*** EXERCISE PASSAGE
The authors replace the expensive flat self-attention in a Transformer encoder with hierarchical attention consisting of "bottom-up local attention + top-down cross-layer attention." By leveraging the natural tree structure of polynomial systems, the \(O(L^2)\) sequence cost is reduced to approximately \(O(L^{1+1/n})\). This scales neural Gröbner base prediction from 5 variables to 13 variables with 100% density, outperforming classical symbolic tools like STD-FGLM and Msolve on hard instances.

Background & Motivation¶

Background: Solving systems of multivariate nonlinear equations (the PoSSo problem) is a fundamental operation in cryptography, coding theory, and computer vision. Gröbner bases are the primary tools for solving such systems—they provide a canonical set of generators for a polynomial ideal, transforming the system into a triangular structure (shape position) suitable for variable-by-variable back-substitution. Classical algorithms like Buchberger and F4/F5 are implemented in systems like Maple, Magma, and Msolve, but Gröbner base computation exhibits double exponential worst-case complexity and remains extremely slow in practice. Kera et al. (NeurIPS'24) introduced a new approach by reframing it as a supervised learning task, training a seq2seq Transformer on pairs of "random systems \(F\) → their Gröbner bases \(G\)," and solving the "backward Gröbner problem" to generate training data.

Limitations of Prior Work: The method by Kera et al. (2024) is bottlenecked by scale—it can only handle up to \(n \le 5\) variables and requires very sparse polynomials (density \(\rho \ll 1\)) for \(n=3,4,5\). This is because the memory and computational cost of standard Transformer attention is quadratic relative to the sequence length. A polynomial system expanded as tokens leads to sequence explosion: for \(n=5\) and total degree \(d \le 10\), there are \(\binom{d+n}{d}=3003\) possible monomials. A system of \(n+2\) equations can easily exceed 140,000 tokens, making it impossible to process.
******
(WORK TO COMPLETE)
a: From the Gröbner basis text, quote the passage word for word, starting with "The authors replace" and going on through "on hard instances.".
b: Using the Gröbner basis text, answer these questions:
(i) Up to how many variables does the new method scale neural Gröbner base prediction?
(ii) As what kind of task did Kera et al. reframe Gröbner base computation?
(iii) How many tokens can a system of n+2 equations easily exceed?
*** PROVIDED INFORMATION
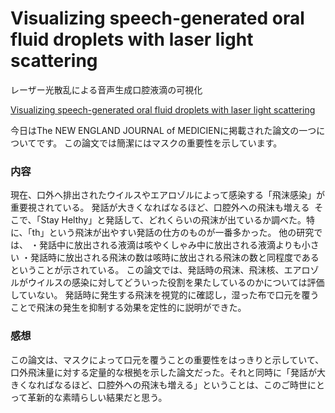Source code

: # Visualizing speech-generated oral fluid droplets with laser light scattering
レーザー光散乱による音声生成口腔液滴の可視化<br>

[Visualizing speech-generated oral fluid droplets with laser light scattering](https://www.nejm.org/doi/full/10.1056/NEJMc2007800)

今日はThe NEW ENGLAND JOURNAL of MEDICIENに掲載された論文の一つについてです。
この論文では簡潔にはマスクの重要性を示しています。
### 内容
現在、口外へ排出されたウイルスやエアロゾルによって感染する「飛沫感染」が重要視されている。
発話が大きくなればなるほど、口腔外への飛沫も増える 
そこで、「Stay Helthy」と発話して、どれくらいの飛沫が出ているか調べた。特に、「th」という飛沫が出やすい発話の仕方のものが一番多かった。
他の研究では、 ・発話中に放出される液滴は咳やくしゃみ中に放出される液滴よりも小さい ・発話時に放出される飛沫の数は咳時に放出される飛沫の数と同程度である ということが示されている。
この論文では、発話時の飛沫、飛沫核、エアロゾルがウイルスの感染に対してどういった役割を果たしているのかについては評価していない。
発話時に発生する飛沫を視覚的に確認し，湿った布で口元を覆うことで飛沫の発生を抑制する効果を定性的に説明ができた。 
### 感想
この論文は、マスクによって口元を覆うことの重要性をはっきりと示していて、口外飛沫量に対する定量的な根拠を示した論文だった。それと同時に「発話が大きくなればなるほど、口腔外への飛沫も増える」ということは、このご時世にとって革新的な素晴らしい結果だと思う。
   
******
*** PROVIDED INFORMATION
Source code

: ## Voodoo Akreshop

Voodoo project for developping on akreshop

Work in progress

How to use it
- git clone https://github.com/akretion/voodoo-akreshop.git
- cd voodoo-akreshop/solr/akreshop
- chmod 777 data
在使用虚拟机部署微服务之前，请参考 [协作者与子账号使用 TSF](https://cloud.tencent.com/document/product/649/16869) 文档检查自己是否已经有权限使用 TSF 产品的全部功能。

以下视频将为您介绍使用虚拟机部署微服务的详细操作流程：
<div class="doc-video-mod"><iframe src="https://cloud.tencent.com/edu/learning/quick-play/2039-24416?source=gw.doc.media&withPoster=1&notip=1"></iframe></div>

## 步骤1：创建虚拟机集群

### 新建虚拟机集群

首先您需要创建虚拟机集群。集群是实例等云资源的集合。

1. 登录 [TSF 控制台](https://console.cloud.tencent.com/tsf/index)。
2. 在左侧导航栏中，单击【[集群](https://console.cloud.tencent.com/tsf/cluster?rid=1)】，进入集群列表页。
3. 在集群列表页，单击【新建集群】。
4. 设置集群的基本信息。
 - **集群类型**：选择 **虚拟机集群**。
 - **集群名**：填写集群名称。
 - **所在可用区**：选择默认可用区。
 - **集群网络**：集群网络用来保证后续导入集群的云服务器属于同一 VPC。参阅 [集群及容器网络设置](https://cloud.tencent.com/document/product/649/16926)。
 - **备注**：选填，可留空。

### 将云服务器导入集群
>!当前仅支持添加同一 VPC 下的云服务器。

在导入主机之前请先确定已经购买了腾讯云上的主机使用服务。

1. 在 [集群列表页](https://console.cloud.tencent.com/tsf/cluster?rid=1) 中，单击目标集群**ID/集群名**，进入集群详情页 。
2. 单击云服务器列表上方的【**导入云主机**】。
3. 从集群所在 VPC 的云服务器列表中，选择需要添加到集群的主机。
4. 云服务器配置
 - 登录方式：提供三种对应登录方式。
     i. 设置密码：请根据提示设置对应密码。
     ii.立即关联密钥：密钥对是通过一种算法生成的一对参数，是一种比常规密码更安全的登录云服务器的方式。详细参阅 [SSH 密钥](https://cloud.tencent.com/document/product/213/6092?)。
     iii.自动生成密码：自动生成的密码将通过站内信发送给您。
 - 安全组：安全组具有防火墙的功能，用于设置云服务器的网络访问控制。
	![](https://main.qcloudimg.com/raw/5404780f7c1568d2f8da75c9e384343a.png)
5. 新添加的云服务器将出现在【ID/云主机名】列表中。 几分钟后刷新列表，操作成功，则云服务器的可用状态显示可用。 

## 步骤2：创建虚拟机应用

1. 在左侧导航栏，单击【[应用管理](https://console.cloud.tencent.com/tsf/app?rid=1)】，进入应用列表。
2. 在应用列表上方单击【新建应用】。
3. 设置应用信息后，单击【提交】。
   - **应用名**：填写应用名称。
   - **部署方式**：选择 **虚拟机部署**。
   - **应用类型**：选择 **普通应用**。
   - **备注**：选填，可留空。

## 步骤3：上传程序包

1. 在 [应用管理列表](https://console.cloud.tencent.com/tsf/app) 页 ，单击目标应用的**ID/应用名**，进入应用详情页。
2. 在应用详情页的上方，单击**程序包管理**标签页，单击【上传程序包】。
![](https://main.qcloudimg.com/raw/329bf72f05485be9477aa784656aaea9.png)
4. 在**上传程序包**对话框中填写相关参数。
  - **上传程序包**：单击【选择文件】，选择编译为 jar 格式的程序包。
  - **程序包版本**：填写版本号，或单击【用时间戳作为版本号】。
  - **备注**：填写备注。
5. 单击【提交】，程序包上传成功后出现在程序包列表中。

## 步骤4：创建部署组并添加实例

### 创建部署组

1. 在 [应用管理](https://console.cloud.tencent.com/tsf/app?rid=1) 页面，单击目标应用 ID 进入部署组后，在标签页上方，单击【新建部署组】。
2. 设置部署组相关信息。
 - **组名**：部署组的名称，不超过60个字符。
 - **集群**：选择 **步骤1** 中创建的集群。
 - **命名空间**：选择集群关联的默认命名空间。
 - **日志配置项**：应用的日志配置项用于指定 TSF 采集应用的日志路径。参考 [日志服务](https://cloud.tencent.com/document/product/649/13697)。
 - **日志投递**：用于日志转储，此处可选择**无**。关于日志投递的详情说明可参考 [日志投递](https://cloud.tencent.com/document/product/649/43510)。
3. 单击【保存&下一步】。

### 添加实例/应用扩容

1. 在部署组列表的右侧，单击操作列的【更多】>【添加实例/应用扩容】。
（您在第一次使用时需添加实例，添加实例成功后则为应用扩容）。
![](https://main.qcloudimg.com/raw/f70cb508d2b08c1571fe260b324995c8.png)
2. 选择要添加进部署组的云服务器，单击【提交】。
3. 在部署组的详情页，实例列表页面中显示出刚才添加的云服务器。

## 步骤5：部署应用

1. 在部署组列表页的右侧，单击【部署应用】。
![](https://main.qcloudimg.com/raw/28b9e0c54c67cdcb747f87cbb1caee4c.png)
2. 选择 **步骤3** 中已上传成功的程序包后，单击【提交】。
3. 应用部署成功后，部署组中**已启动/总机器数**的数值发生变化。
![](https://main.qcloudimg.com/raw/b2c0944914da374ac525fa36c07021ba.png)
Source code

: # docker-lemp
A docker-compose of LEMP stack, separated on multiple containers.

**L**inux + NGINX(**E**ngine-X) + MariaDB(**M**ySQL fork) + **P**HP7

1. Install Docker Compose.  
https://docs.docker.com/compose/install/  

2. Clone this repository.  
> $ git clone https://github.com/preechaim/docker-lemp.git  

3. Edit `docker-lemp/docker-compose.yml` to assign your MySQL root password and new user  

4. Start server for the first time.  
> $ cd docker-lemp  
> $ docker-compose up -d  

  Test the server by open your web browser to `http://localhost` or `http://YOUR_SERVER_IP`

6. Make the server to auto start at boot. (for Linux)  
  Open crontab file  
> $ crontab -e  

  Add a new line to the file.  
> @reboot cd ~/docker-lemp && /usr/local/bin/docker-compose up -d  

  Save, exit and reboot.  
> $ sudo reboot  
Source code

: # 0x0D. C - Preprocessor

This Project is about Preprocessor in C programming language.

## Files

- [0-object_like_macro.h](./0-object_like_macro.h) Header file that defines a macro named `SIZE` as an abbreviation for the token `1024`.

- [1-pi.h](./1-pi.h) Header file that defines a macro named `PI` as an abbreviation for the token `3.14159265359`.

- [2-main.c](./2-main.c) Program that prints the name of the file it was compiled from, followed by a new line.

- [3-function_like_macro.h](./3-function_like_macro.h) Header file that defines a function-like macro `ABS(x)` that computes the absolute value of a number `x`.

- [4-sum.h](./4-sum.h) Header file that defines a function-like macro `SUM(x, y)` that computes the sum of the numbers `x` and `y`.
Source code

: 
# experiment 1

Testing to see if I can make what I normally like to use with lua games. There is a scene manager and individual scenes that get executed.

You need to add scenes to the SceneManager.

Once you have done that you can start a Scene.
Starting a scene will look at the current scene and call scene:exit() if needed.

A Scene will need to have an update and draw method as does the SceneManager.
******
*** PROVIDED INFORMATION
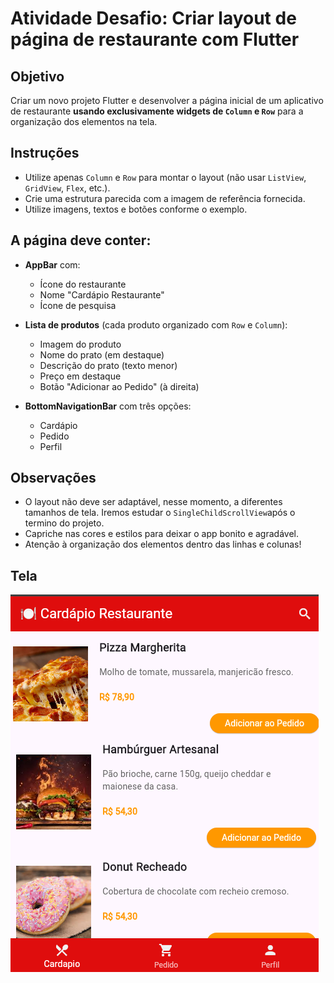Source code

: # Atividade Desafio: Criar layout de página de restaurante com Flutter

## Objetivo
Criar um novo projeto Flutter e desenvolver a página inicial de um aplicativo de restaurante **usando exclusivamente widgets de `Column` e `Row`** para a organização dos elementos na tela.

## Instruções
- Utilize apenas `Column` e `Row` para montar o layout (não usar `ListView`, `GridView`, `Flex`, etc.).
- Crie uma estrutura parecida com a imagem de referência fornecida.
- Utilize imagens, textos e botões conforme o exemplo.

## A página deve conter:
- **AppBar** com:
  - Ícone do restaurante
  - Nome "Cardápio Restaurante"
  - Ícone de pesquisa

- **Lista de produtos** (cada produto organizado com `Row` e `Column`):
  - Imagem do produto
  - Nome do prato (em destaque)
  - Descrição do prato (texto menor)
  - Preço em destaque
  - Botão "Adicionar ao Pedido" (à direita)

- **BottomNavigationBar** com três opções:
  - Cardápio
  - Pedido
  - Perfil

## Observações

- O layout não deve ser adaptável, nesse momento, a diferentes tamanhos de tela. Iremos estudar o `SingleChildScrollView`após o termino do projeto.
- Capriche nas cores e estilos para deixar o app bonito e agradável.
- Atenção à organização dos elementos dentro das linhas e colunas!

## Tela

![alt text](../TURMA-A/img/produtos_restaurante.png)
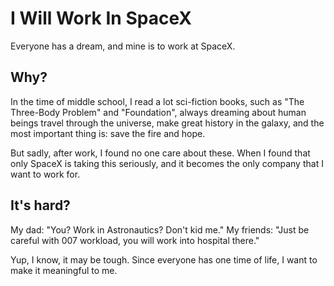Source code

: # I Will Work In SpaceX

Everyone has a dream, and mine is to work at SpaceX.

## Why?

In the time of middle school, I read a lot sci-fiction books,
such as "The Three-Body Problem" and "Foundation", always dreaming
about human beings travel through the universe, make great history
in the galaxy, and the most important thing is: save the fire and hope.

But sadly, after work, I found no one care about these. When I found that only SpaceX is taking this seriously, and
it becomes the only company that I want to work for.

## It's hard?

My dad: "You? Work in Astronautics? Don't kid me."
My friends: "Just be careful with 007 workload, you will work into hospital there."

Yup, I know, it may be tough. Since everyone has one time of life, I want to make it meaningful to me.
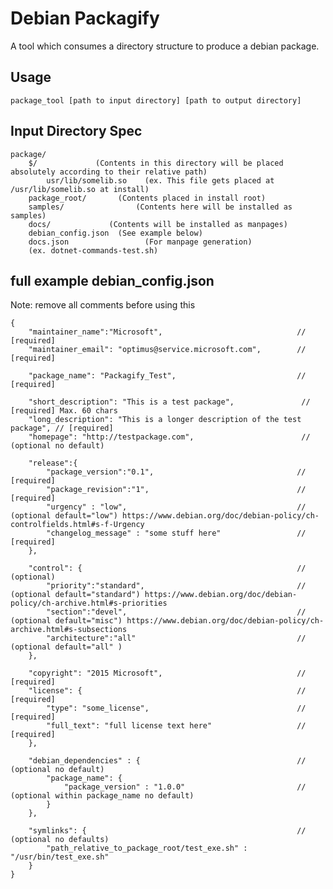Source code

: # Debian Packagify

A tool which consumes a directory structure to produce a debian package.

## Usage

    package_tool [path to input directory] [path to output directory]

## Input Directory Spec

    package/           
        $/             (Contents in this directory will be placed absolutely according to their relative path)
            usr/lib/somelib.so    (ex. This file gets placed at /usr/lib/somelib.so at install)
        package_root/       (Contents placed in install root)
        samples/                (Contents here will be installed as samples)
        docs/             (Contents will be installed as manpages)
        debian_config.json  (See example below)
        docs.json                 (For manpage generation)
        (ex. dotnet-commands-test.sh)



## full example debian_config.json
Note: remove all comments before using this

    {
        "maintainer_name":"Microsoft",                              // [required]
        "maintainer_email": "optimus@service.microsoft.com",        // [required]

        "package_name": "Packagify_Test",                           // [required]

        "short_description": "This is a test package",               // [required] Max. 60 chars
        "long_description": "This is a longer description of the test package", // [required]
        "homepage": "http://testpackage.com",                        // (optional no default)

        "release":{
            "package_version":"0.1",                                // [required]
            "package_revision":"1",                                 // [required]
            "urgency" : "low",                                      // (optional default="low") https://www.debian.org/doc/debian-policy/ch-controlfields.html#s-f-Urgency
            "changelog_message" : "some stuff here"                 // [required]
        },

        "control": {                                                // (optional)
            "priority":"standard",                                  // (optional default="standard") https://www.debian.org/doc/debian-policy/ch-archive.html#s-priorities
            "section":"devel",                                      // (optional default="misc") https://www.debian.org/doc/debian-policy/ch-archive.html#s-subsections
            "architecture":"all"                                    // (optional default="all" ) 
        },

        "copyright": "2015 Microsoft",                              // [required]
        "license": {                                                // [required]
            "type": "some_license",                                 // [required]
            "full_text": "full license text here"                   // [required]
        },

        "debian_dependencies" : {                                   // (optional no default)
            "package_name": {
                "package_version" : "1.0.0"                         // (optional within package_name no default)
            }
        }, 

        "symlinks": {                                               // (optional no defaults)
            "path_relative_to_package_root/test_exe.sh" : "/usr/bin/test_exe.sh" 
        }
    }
******
(ANSWERS BY TASK)
a:
The authors replace the expensive flat self-attention in a Transformer encoder with hierarchical attention consisting of "bottom-up local attention + top-down cross-layer attention." By leveraging the natural tree structure of polynomial systems, the \(O(L^2)\) sequence cost is reduced to approximately \(O(L^{1+1/n})\). This scales neural Gröbner base prediction from 5 variables to 13 variables with 100% density, outperforming classical symbolic tools like STD-FGLM and Msolve on hard instances.

b:
(i) 13 variables
(ii) A supervised learning task
(iii) 140,000 tokens